“Kapı, Yılan, Gerçeği İnciten Papağan çarptı beni. Bir Türk Kafka’sıyla karşılaştığımı duydum. Borges’i düşündüm. Benzersizliğinin sürmesini çok isterim. Kısa öykülerinin çarpıcılığı ağırlık kazandırıyor.”
İlhan Berk
“Yalsızuçanlar, hikmetli üslubu ile tasavvufi bir söyleyiş yakalamaya çalışıyor ki ben de uzun süredir düşünüp dururum bunu. Zor, ama imkânsız değil.”
Mustafa Kutlu
“Zifiri karanlıkta etrafı görebilen birkaç kişiyle karşılaştım, Sadık Yalsızuçanlar onlardan biri. Yarısı vergidir. Öteki yarısı için çalışmış, çalışıyor, çalışacak: Işığı(nı) besleyecek kaynaklar konusunda safkan özgür, kendine tuhaf yasaklamalar getirmemiş, hiçbir önyargı tanımamış: Pek seyrektir. [...] Sadık Yalsızuçanlar, biz parçalar halinde okuyor, tanışıyor olsak da büyük, ‘blok’ bir hikâye kuruyor.

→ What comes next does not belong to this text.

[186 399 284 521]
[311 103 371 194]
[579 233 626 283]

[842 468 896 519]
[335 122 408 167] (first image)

Balzac’ın dev projesi ‘İnsanlık Komedyası’nın başka bir çağda, farklı bir coğrafyada, özgün şahıs tablosuyla gerçekleşen yepyeni versiyonu bu.”
Enis Batur
“Yalsızuçanlar’ın hikâyelerinin temelini oluşturan masal/tasavvuf/sürrealizm üçlüsü ve metafizik arayış gerilimi, onu Türk hikâyeciliğinde yepyeni bir yerin sahibi kılıyor.”